● TASK BRIEF: Reproduce every one of the records below verbatim, omitting the pictures.

● TASK MATERIAL:
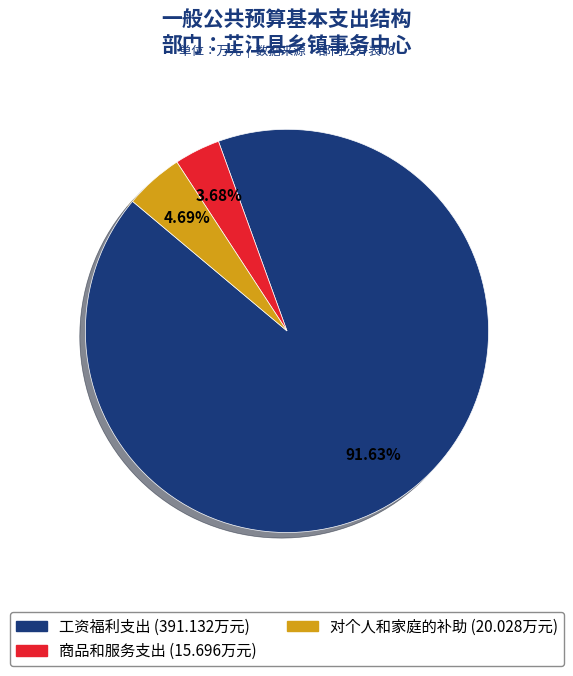

What percentage is the 工资福利支出 slice, to the nearest percent?

92%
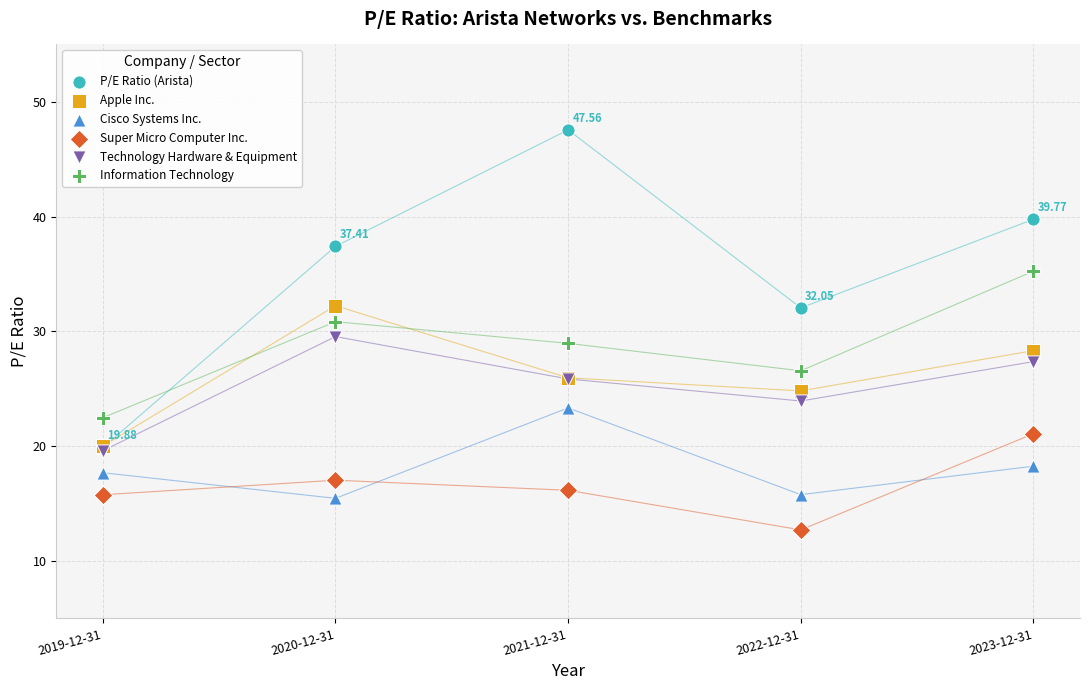

Which series has the widest spread of Y values?

P/E Ratio (Arista)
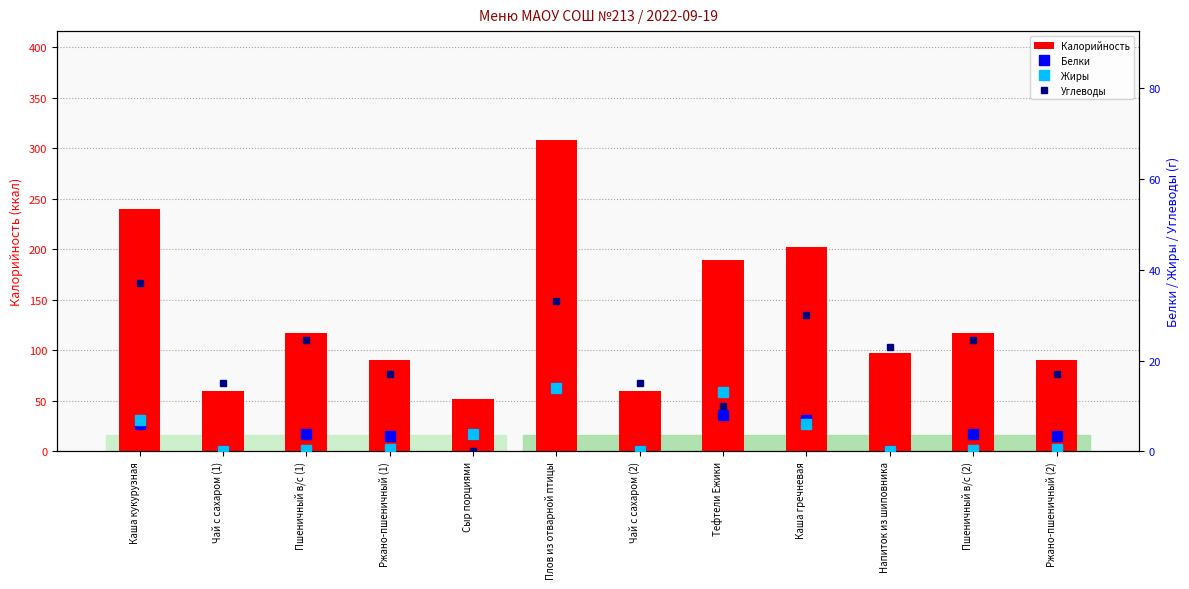

Reading right to left, list all the values displayed in this chart.

Калорийность: Ржано-пшеничный (2)=90.5	Пшеничный в/с (2)=117.5	Напиток из шиповника=97.0	Каша гречневая=202.0	Тефтели Ежики=189.0	Чай с сахаром (2)=60.0	Плов из отварной птицы=308.0	Сыр порциями=51.5	Ржано-пшеничный (1)=90.5	Пшеничный в/с (1)=117.5	Чай с сахаром (1)=60.0	Каша кукурузная=240.0
Белки: Ржано-пшеничный (2)=3.3	Пшеничный в/с (2)=3.8	Напиток из шиповника=0.0	Каша гречневая=7.0	Тефтели Ежики=8.0	Чай с сахаром (2)=0.1	Плов из отварной птицы=14.0	Сыр порциями=3.8	Ржано-пшеничный (1)=3.3	Пшеничный в/с (1)=3.8	Чай с сахаром (1)=0.1	Каша кукурузная=6.0
Жиры: Ржано-пшеничный (2)=0.6	Пшеничный в/с (2)=0.4	Напиток из шиповника=0.0	Каша гречневая=6.0	Тефтели Ежики=13.0	Чай с сахаром (2)=0.0	Плов из отварной птицы=14.0	Сыр порциями=3.9	Ржано-пшеничный (1)=0.6	Пшеничный в/с (1)=0.4	Чай с сахаром (1)=0.0	Каша кукурузная=7.0
Углеводы: Ржано-пшеничный (2)=17.0	Пшеничный в/с (2)=24.6	Напиток из шиповника=23.0	Каша гречневая=30.0	Тефтели Ежики=10.0	Чай с сахаром (2)=15.0	Плов из отварной птицы=33.0	Сыр порциями=0.0	Ржано-пшеничный (1)=17.0	Пшеничный в/с (1)=24.6	Чай с сахаром (1)=15.0	Каша кукурузная=37.0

● ANSWER SPACE:
What percentage is the 工资福利支出 slice, to the nearest percent?

92%

Which series has the widest spread of Y values?

P/E Ratio (Arista)

Reading right to left, list all the values displayed in this chart.

Калорийность: Ржано-пшеничный (2)=90.5	Пшеничный в/с (2)=117.5	Напиток из шиповника=97.0	Каша гречневая=202.0	Тефтели Ежики=189.0	Чай с сахаром (2)=60.0	Плов из отварной птицы=308.0	Сыр порциями=51.5	Ржано-пшеничный (1)=90.5	Пшеничный в/с (1)=117.5	Чай с сахаром (1)=60.0	Каша кукурузная=240.0
Белки: Ржано-пшеничный (2)=3.3	Пшеничный в/с (2)=3.8	Напиток из шиповника=0.0	Каша гречневая=7.0	Тефтели Ежики=8.0	Чай с сахаром (2)=0.1	Плов из отварной птицы=14.0	Сыр порциями=3.8	Ржано-пшеничный (1)=3.3	Пшеничный в/с (1)=3.8	Чай с сахаром (1)=0.1	Каша кукурузная=6.0
Жиры: Ржано-пшеничный (2)=0.6	Пшеничный в/с (2)=0.4	Напиток из шиповника=0.0	Каша гречневая=6.0	Тефтели Ежики=13.0	Чай с сахаром (2)=0.0	Плов из отварной птицы=14.0	Сыр порциями=3.9	Ржано-пшеничный (1)=0.6	Пшеничный в/с (1)=0.4	Чай с сахаром (1)=0.0	Каша кукурузная=7.0
Углеводы: Ржано-пшеничный (2)=17.0	Пшеничный в/с (2)=24.6	Напиток из шиповника=23.0	Каша гречневая=30.0	Тефтели Ежики=10.0	Чай с сахаром (2)=15.0	Плов из отварной птицы=33.0	Сыр порциями=0.0	Ржано-пшеничный (1)=17.0	Пшеничный в/с (1)=24.6	Чай с сахаром (1)=15.0	Каша кукурузная=37.0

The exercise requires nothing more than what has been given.